Start of Exercise data

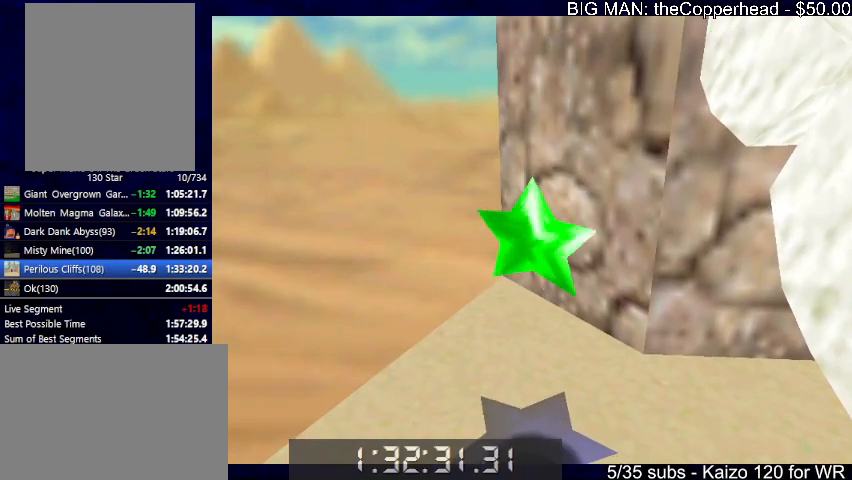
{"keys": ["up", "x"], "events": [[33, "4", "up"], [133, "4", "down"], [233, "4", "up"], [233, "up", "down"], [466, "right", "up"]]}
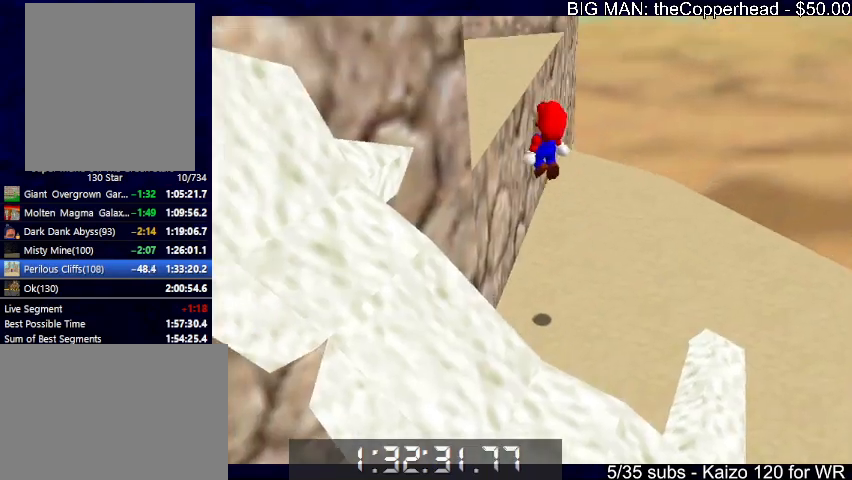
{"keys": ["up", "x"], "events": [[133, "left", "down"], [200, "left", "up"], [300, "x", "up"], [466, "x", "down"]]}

End of Exercise data
Start of Exercise data

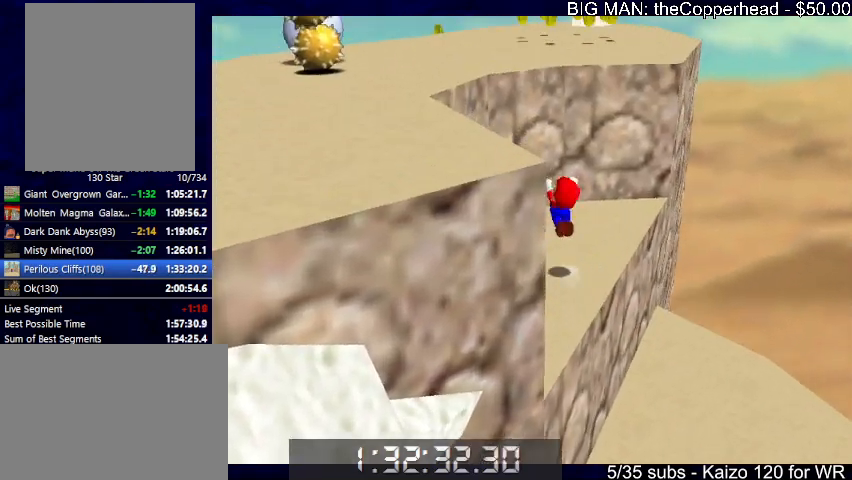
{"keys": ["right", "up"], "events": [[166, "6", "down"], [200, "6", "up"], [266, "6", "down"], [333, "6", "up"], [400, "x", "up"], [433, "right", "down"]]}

End of Exercise data

**About this exercise:**
Show each line of the material holding "right".

**Exercise solution:**
{"keys": ["up", "x"], "events": [[33, "4", "up"], [133, "4", "down"], [233, "4", "up"], [233, "up", "down"], [466, "right", "up"]]}
{"keys": ["right", "up"], "events": [[166, "6", "down"], [200, "6", "up"], [266, "6", "down"], [333, "6", "up"], [400, "x", "up"], [433, "right", "down"]]}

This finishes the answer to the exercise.